Single by Michael Ray

from the EP Higher Education
- Released: October 26, 2020
- Genre: Country
- Length: 3:26
- Label: Warner Bros. Nashville
- Songwriters: Jesse Frasure; Josh Thompson;
- Producer: Ross Copperman

Michael Ray singles chronology
| "Her World or Mine" (2019) | "Whiskey and Rain" (2020) | "Holy Water" (2022) |

Music video
- "Whiskey and Rain" on YouTube

= Whiskey and Rain =

2020 single by Michael Ray

"Whiskey and Rain" is a song recorded by American country music singer Michael Ray. It was released on October 26, 2020, and served as the lead single to his EP, Higher Education. The song reached number one on the Country Airplay chart dated January 22, 2022, giving Ray his second number one single on the chart. The song was co-written by Jesse Frasure and Josh Thompson, and produced by Ross Copperman.

==Content==
"Whiskey and Rain" describes someone drowning their sorrows in a glass of something strong, and Ray pointed out the song's vibe draws to mind some of his country forebears.

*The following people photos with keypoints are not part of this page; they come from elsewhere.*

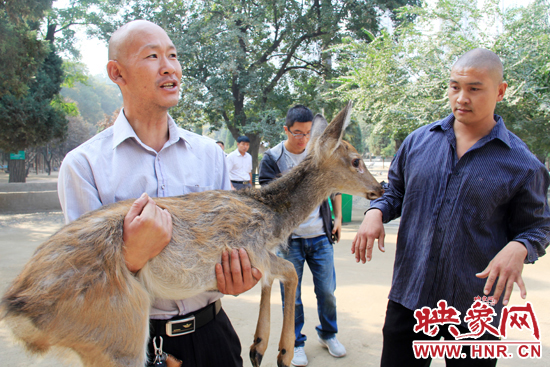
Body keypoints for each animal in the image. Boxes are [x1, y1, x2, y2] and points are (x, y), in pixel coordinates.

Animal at [0, 101, 384, 367]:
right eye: (355, 160)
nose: (379, 187)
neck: (272, 215)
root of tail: (17, 308)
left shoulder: (254, 257)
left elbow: (268, 280)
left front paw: (257, 347)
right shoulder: (252, 248)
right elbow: (289, 272)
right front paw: (283, 352)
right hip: (117, 327)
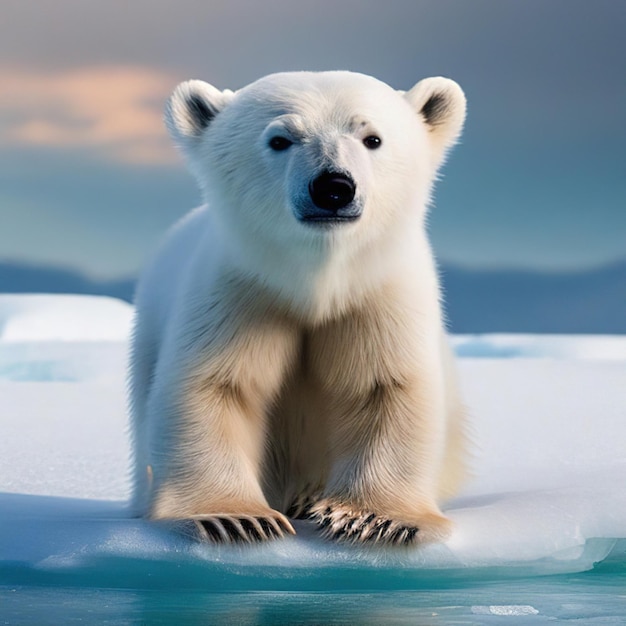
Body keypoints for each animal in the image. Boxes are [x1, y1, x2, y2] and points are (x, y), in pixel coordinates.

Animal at [130, 70, 464, 544]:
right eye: (280, 139)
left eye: (372, 138)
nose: (333, 187)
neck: (316, 283)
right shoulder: (238, 296)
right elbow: (214, 389)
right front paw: (235, 518)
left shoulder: (379, 300)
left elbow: (386, 387)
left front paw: (372, 518)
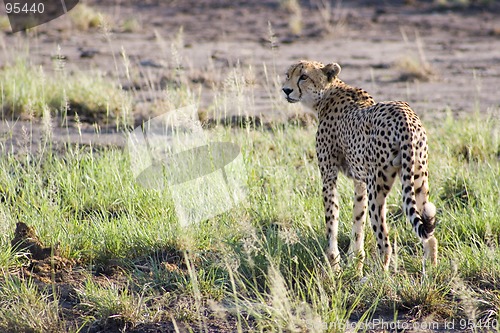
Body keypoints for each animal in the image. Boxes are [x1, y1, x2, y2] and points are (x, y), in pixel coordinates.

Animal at [284, 60, 436, 272]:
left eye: (303, 76)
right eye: (288, 74)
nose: (286, 90)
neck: (327, 94)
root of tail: (405, 115)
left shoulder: (329, 177)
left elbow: (332, 219)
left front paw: (334, 264)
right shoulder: (360, 181)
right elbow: (358, 218)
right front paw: (355, 261)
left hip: (378, 187)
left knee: (385, 243)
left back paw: (376, 277)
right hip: (418, 177)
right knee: (430, 236)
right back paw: (432, 272)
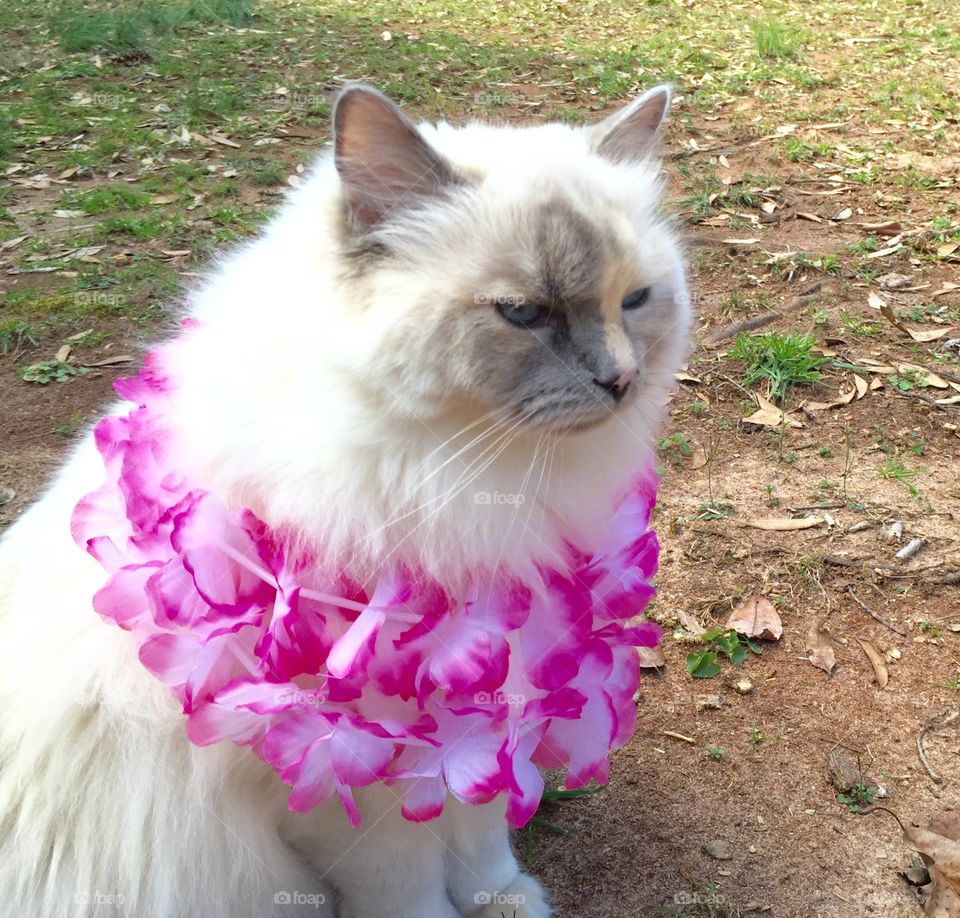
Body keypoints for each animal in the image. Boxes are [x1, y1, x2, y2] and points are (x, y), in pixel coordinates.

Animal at [0, 82, 688, 916]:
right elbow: (413, 887)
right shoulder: (348, 779)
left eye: (636, 301)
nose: (621, 380)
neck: (468, 479)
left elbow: (483, 834)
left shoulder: (491, 707)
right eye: (524, 313)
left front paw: (504, 901)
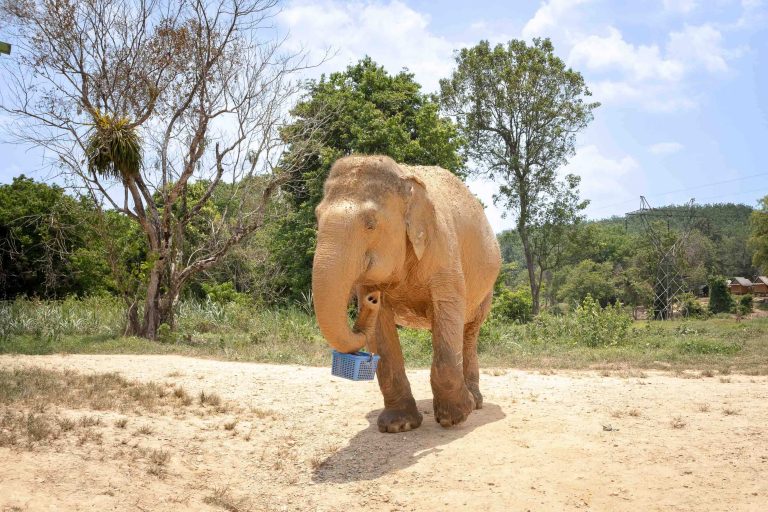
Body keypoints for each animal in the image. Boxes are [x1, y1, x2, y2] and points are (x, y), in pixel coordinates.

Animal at [314, 155, 504, 432]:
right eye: (317, 217)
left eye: (370, 224)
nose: (370, 300)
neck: (405, 181)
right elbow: (382, 332)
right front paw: (398, 426)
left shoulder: (442, 247)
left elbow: (447, 306)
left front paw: (455, 417)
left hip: (487, 289)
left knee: (469, 331)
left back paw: (475, 401)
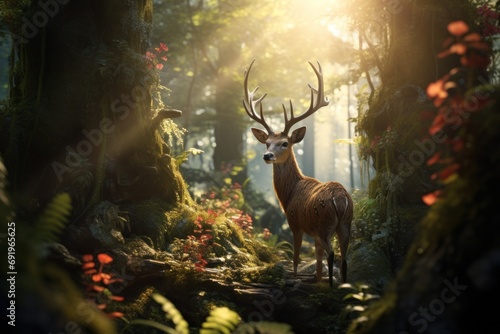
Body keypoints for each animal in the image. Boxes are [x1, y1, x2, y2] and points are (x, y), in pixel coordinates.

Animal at [241, 58, 352, 286]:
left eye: (284, 143)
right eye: (267, 142)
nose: (267, 155)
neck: (289, 193)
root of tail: (341, 200)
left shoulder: (295, 222)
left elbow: (296, 258)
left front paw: (293, 278)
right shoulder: (313, 233)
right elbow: (317, 261)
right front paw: (316, 280)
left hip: (324, 223)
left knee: (332, 254)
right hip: (346, 223)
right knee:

He told website Everything Nash: “I guess I always knew that I wanted more of a traditional country sound. That’s what I grew up on, what I listen to, to this day. And I just always felt like that was the record I wanted to make. It took this year, I guess, to really realize that on my own. So this song, it was just that catchy, hooky melody, that throwback to the Gary Allan. It sounds like Gary Allan, Dwight Yoakam — all of that. It just stood out. And really, we felt was a great way to introduce this new record and new sound.”

==Composition==
"Whiskey and Rain" is a song with a '90s country vibe. Frasure tweaked the demo with a sibilant, '80s-pop drum sound and light, flute-tinted piano chords.

==Music video==
The music video was released on October 29, 2020, directed by Sean Hagwell, who brings the song’s throwback style to life. The video revealed Ray riding out the storm.

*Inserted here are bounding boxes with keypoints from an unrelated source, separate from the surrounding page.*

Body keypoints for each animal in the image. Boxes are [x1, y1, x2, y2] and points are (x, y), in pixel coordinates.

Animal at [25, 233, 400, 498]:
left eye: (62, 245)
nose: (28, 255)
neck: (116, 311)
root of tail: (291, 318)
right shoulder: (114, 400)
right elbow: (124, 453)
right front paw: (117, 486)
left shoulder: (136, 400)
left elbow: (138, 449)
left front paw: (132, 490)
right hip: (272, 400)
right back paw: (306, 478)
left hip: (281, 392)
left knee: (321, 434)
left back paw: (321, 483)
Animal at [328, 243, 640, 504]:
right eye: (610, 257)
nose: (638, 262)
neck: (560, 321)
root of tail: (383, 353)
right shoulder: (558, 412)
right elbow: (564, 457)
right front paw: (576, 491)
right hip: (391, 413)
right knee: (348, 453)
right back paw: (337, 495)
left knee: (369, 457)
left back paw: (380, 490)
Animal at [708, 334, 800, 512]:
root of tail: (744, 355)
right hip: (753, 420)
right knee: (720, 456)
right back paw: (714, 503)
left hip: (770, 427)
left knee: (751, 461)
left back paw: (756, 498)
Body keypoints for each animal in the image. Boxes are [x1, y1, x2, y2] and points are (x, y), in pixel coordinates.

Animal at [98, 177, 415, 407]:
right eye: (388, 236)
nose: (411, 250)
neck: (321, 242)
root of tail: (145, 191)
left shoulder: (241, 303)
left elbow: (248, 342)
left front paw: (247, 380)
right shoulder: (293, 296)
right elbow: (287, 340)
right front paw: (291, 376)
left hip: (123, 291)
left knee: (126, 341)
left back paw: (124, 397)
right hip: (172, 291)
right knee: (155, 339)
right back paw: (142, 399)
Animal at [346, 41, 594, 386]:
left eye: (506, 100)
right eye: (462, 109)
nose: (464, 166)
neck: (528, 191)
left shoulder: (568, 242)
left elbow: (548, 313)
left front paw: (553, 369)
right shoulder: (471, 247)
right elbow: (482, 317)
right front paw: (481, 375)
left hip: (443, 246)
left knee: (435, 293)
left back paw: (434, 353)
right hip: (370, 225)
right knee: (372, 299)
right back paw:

Ray told to CMT about the message from this video: “We wanted the video to show that going through rough spots in life can open you up to different people and their situations. Maybe you can listen to their stories for a while. I think the video reflects the depth of the song, and it shows how sometimes the negative things in life can bring people together.”

==Chart performance==
"Whiskey and Rain" reached number one on the Billboard Country Airplay chart dated January 22, 2022, becoming Ray's second number one on that chart, and his first since his debut single, "Kiss You in the Morning", in August 2015. Having taken 65 weeks to reach number one, it tied a record previously set in June 2020 by Travis Denning's "After a Few" for the slowest ascent to the top. Both songs would later be surpassed by Justin Moore's "Time's Ticking" in April 2026. It also became Ray's first top 40 single on the Billboard Hot 100, peaking at number 37.

==Charts==

===Weekly charts===

Weekly chart performance for "Whiskey and Rain"
| Chart (2020–2022) | Peak position |
|---|---|
| US Billboard Hot 100 | 37 |
| US Country Airplay (Billboard) | 1 |
| US Hot Country Songs (Billboard) | 6 |

===Year-end charts===

2021 year-end chart performance for "Whiskey and Rain"
| Chart (2021) | Position |
|---|---|
| US Country Airplay (Billboard) | 55 |
| US Hot Country Songs (Billboard) | 60 |

2022 year-end chart performance for "Whiskey and Rain"
| Chart (2022) | Position |
|---|---|
| US Country Airplay (Billboard) | 46 |
| US Hot Country Songs (Billboard) | 59 |
| US Radio Songs (Billboard) | 70 |

==Certifications==

| Region | Certification | Certified units/sales |
| United States (RIAA) | Platinum | 1,000,000^{‡} |
^{‡} Sales+streaming figures based on certification alone.